At the very end of Arizona Senate Bill 1070, which governor Jan Brewer signed into law on April 23, there is a hopeful suggestion: “This act may be cited as the ‘Support Our Law Enforcement and Safe Neighborhoods Act.’”
Despite its proposed title, the law has the potential to hamper police work and make communities less safe. It requires police to verify the immigration status of the people they encounter when there is a “reasonable suspicion” that a person might be in the country illegally. Critics have objected to the unreasonably broad circumstances under which a person may be questioned by police, and noted that the law seems to invite harassment of Latinos. Supporters of the law have insisted that these complaints are baseless, even as they scrambled to draw up a follow-on bill that would amend some of the original legislation’s most egregious lapses.
In truth, the controversial law is not an honest effort to deal with Arizona’s immigration-related woes; it is a short-sighted attempt to curry political favor by preying on the fears and anxieties of voters. Arizonans have plenty to be anxious about, but indulging in a crude nativism won’t stop the flow of undocumented immigrants or prevent violent crime along the border.
No one knows exactly what the new law’s effect will be, but its most lasting legacy could be the renewed pressure it has brought on Washington to move ahead with immigration reform—a project both parties theoretically support but are reluctant to pursue. When President George W. Bush attempted it in 2006, he was opposed by his own party. President Barack Obama has said immigration reform is a major priority of his administration, but he now seems inclined to put it off until after the midterm elections. While the president focuses on foreign policy, the oil spill in the Gulf, and his next appointment to the Supreme Court, immigration is competing with financial reform and climate change for attention from legislators. Bipartisan cooperation is crucial for immigration reform, but difficult to count on in an election year.

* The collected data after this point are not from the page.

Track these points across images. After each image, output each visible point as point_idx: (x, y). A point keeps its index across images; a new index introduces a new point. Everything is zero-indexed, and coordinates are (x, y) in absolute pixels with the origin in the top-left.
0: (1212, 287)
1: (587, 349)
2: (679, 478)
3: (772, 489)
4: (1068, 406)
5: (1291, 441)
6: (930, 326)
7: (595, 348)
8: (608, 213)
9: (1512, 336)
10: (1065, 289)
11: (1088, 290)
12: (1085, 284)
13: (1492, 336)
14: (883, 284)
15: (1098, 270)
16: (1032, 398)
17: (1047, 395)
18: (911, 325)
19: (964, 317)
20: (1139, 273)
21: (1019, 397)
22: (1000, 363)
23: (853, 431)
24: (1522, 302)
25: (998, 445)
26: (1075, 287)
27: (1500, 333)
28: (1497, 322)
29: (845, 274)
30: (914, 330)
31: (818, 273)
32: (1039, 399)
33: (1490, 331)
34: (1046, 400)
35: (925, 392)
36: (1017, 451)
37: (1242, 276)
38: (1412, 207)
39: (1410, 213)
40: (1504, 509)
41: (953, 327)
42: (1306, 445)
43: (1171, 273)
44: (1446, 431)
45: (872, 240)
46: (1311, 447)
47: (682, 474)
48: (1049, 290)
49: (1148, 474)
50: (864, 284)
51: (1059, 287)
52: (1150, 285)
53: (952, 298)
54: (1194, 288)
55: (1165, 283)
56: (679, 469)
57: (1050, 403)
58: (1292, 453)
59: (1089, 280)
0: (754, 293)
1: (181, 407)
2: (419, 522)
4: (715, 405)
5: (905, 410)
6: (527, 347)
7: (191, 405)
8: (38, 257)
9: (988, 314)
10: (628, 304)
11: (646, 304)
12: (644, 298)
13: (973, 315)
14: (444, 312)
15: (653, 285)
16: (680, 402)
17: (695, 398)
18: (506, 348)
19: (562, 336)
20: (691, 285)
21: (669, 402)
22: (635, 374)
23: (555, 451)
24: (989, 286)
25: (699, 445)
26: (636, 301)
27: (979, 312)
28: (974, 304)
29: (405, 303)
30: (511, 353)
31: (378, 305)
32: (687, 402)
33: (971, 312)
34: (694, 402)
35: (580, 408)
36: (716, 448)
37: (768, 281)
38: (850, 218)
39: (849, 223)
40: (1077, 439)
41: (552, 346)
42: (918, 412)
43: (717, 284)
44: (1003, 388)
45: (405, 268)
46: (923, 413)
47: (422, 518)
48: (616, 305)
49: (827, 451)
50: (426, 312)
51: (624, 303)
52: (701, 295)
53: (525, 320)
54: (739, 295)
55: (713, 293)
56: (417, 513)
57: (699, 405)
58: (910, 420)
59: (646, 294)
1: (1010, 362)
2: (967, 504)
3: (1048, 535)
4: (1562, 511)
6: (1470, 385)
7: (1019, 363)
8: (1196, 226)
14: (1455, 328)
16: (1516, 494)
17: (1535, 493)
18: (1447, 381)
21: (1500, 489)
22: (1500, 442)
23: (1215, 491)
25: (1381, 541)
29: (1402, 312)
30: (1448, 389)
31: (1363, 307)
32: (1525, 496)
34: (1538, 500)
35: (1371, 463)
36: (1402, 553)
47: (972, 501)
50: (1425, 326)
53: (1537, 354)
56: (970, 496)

In the absence of Republican support, several Democrats have moved ahead with their own “conceptual proposal” for reform. The plan put forth by Senators Harry Reid (D-Nev.), Charles Schumer (D-N.Y.), and Robert Menendez (D-N.J.) seems crafted to appeal to conservatives with its heavy emphasis on border security. But it wisely acknowledges that border control alone can’t address the economic and humanitarian aspects of immigration.
No immigration reform can succeed without confronting the underlying economic reality—the desperation of migrants looking for work (especially agricultural workers in Mexico, who have borne the brunt of NAFTA) and the industries in the United States that depend on their labor. Past efforts to stop illegal immigration have done too little to discourage U.S. employers from hiring undocumented workers. Recognizing that “jobs are what draw illegal immigrants to the United States,” the Democrats’ proposal recommends stricter penalties for those who employ illegal immigrants, and calls for the creation of “a new fraud-proof social security card” to make it easier to verify workers’ status. It also lays out a path to legal residency, involving strict guidelines and penalties, for some of the estimated 12 million undocumented immigrants already in the country. Such a program would be difficult to administer, and must be carefully structured to avoid creating an enticement for even more unauthorized border crossings. It would also be politically risky, since anything short of deportation is liable to be denounced as “amnesty.” But extending legal status to families that live and work in this country is both morally imperative and fiscally wise.
The Reid-Schumer-Menendez proposal also takes up the DREAM Act, legislation introduced in Congress last year (and several times before) to benefit young people who were brought into the country illegally as children. The DREAM Act creates a path to citizenship for high-school graduates who attend college or serve in the military for two years. It has broad bipartisan support and should be passed, if not as a component of broader reform then on its own.
Demonizing “illegals” is politically tempting, especially in a recession, when unemployment and resentment are running high. But laws like Arizona’s won’t make the country safer. And the problems of illegal immigration won’t go away without comprehensive reform at the federal level. The people who stand to benefit most directly can’t vote, of course, but all Americans will profit from a healthier economy and secure borders. Serious immigration reform is in everyone’s interest.